Accurate rock typing in uncored wells is essential for enhancing reservoir models, particularly in complex geological formations like the Brazilian pre-salt carbonate reservoirs. This study explores the application of machine learning (ML) techniques to estimate rock types in uncored wells. The research leveraged core data from 11 cored wells to calculate the Rock Quality Index (RQI) and Flow Zone Indicator (FZI), identifying 14 distinct rock types through the Discrete Rock Typing (DRT) method, along with well log data such as gamma ray, density, neutron, permeability, and porosity. Various machine learning models, including Support Vector Machine (SVM), K-Nearest Neighbors (KNN), Decision Tree, Gradient Boosting, Naive Bayes, XGBoost, and Random Forest were tested, where XGBoost achieved the highest accuracy of 73.3%. Applying XGBoost to all wells resulted in accuracy ranging from 0.6 to 0.91 and the model was subsequently used to estimate rock types in over 20 uncored wells to generate reservoir simulation models. This study highlights the efficacy of machine learning (particularly XGBoost) in addressing reservoir complexities and offering significant improvements in the understanding and development of carbonate reservoirs.

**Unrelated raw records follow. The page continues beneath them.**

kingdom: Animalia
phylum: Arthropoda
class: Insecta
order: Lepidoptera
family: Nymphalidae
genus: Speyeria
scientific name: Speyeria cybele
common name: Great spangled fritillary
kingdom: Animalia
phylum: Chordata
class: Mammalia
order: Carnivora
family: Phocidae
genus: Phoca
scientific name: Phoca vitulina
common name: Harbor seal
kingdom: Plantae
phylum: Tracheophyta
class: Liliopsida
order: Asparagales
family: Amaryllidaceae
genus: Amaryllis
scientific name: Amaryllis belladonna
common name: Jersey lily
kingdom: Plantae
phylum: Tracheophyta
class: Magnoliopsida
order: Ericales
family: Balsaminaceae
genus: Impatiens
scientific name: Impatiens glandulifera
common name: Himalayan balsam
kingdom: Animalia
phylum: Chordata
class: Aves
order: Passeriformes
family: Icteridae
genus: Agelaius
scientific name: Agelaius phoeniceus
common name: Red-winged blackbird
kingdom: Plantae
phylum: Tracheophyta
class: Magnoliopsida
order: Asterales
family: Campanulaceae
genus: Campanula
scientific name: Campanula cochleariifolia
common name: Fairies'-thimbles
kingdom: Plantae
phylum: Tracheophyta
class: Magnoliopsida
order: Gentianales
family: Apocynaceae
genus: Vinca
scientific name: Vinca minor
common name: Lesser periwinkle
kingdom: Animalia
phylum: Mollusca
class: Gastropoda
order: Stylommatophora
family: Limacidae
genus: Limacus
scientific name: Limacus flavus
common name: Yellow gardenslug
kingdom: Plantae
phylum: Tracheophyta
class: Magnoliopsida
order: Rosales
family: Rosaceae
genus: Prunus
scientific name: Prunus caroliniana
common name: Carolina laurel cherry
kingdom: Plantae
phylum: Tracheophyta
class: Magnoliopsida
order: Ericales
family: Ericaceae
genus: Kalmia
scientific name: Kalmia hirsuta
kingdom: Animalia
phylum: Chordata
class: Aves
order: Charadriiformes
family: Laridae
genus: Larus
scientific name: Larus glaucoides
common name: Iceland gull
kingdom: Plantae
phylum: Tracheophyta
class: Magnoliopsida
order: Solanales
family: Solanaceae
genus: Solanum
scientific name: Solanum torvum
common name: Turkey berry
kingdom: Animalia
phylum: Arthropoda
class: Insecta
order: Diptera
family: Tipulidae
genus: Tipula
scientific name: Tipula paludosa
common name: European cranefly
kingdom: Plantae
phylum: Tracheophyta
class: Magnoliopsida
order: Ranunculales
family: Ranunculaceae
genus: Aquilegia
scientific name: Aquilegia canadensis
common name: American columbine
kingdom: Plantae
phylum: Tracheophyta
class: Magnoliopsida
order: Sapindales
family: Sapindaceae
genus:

Integrated Multi-Scale Pore Characterization of Carbonate Rocks in the Barra Velha Formation, Santos Basin, Brazil

Carbonate rocks feature heterogeneous porous systems that span multiple scales, from pore level to the reservoir scale. The complexity and diversity of carbonate reservoirs demand a consistent approach to their characterization. The efficient integration of multiscale imaging data and petrophysical data is increasingly important to address the challenges associated with these complex carbonate reservoirs. A crucial step in overcoming these scale gaps in reservoir modeling and simulation involves enhancing the characterization of reservoir flow units and their associations with geological and petrophysical heterogeneities at varying scales. In this study, we focus on the classification of pore types using digital rock analysis and petrophysical evaluation of pre-salt lacustrine carbonates from the Barra Velha Formation (BVF) in the Santos Basin using computerized tomography (CT), core samples description, and petrography. Eight types of pores were identified at the core scale: interparticle, stratiform-vuggy, growth framework, vuggy, vuggy-fracture, fracture, interclast, and intraclast. The distribution and characteristics of these pore types were analyzed at different scales, including thin-sections and micro-CT, and nuclear magnetic resonance (NMR), which highlights the diversity in the porous system and the impact of different pore types on porosity and permeability. NMR analyses illustrated the pore size heterogeneity to provide distinction between tight and porous samples. Hydraulic rock units (HRUs) were defined based on flow zone indicator (FZI) using the probability plot approach. Seven HRUs were defined: HRU1 and HRU2 represent samples with the highest FZI and rock quality index (RQI) values, whereas HRU3 and HRU4 denote intermediate values. HRU5, HRU6, and HRU7 represent units with the lowest values. HRU1 and HRU2 were predominantly associated with vuggy, growth framework, and interparticle porosities, which are often enhanced by dissolution processes. Conversely, HRUs with reduced reservoir qualities (5, 6, and 7), characterized by the lowest permeability values, are more prevalent in intervals with higher silicification and silica and dolomite cementation, presenting a variety of pore types at a macroscale. The integration of multiscale imaging techniques and petrophysical data underscores the complexity of pore systems, providing crucial insights into their reservoir characteristics.